Ashley writes about her newly planted knockout rose problem: “I planted my double knockout rose bush 2 days ago and the leaves are drooping and so are the rose buds. I have clay soil so I dug the hole and planted my rose bush and filled the hole back up with garden soil and “black cow” (brand name) manure. Did I do something wrong. I have watered everyday also”.
Hi Ashley, you basically did everything right; you added some composted organic matter to the soil, you’re watering your double knockout every day to get it off to a good start, you waited to fertilize it, but did you check the drainage of the planting area before you planted your double knockout rose?
The trouble with clay soil is that it is usually poorly draining, and if you dig a hole in clay soil, plant a rose in it and backfill it with garden soil or compost, or even a good quality loam, after watering it the water will just sit there in the planting hole with nowhere to go.
It’s like the rose is sitting in a bath with no plug. The water easily percolates down through the new soil the hole has been refilled with but when it hits the clay sides and the clay bottom of the hole you dug, the water just sits there; it has nowhere to go and will drain away ever so slowly.
This is most likely the reason your knockout rose is drooping or wilting, especially with the daily watering (which under ordinary circumstances would be fine in well drained soil). It’s sitting in water for too long because it’s not draining away quickly enough.
It’s really important to check the drainage of the area you are going to plant a knock out rose (or any rose for that matter) in before planting. You can do this by digging a hole about 30 cm (1 foot) deep, filling it with water and seeing how long it takes to drain.
If it takes any longer than a day or so, you need to either put in some kind of underground drainage or build a raised garden bed in that area about a foot (30 cm) high, otherwise your roses are going to be sitting in water for long periods which in turn will rot the roots and no roots means no uptake of water or nutrients to the plant.
Also in regards to the cow manure, the brand you used is composted cow manure, and seeing it is composted that’s perfect; it shouldn’t be contributing to the drooping problem.
In this situation, I feel the drooping problem stems from the poor drainage of the clay soil. If you can, dig a hole near the planting area to check the drainage. My guess is that the drainage is going to be pretty poor.
If it were my knock out rose and it was in poorly draining clay soil, I would dig it back out (the root ball should still be pretty much intact as it was in the pot after only a couple of days if it was a potted rose) and put it back into the pot it came from or one of similar size, and do this either early morning or late afternoon, not while sun is on the plant.
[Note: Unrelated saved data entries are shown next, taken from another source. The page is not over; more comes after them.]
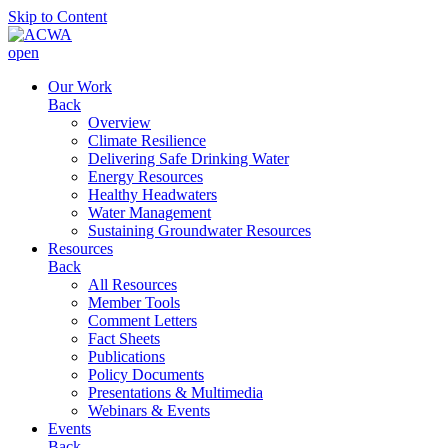
Skip to Content
open
Our Work
Back
Overview
Climate Resilience
Delivering Safe Drinking Water
Energy Resources
Healthy Headwaters
Water Management
Sustaining Groundwater Resources
Resources
Back
All Resources
Member Tools
Comment Letters
Fact Sheets
Publications
Policy Documents
Presentations & Multimedia
Webinars & Events
Events
Back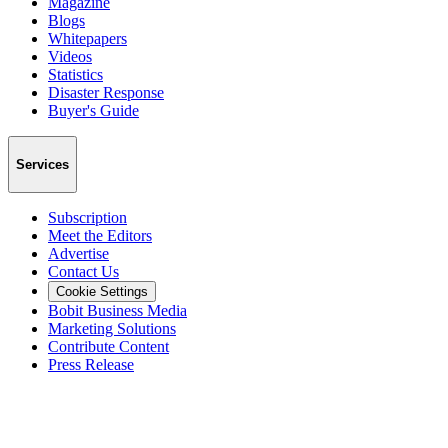
Magazine
Blogs
Whitepapers
Videos
Statistics
Disaster Response
Buyer's Guide
Services
Subscription
Meet the Editors
Advertise
Contact Us
Cookie Settings
Bobit Business Media
Marketing Solutions
Contribute Content
Press Release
If it was a bare-root knockout rose, pot it up into a pot that’s big enough for the roots to spread out over a mound you make at the base of the pot with good quality potting soil and deep enough that the rose’s main stem sits in the potting mix at the original soil level it was planted at before it was lifted from the ground to be sold. You can usually tell by looking along the main stem (under the bud graft if it was grafted) and seeing a slight change in color there (usually darker).
Do not let the roots dry out while doing this; have the pot and potting mix ready to put the dug up rose straight into.
Once re-potted, water the knockout rose straight away and follow that with some liquid seaweed mixed in a watering can at half strength to help the rose get over the transplant shock. It will be fine in the pot; just regularly water it and give it some liquid seaweed (made up at half strength) once a week (after it’s been watered first). Do not give it any fertilizer at this stage. (Liquid seaweed on its own is not a fertilizer)
Now getting back to the garden bed, you’ll have to decide on a way to improve the drainage of that particular area, either by using underground piping, building a raised garden bed or maybe finding another area of the garden that has better drainage, as roses hate wet feet. Here’s an article I wrote a while ago about How To Plant Knockout Roses that may help you in the future.
Good luck with it Ashley and let me know how you go.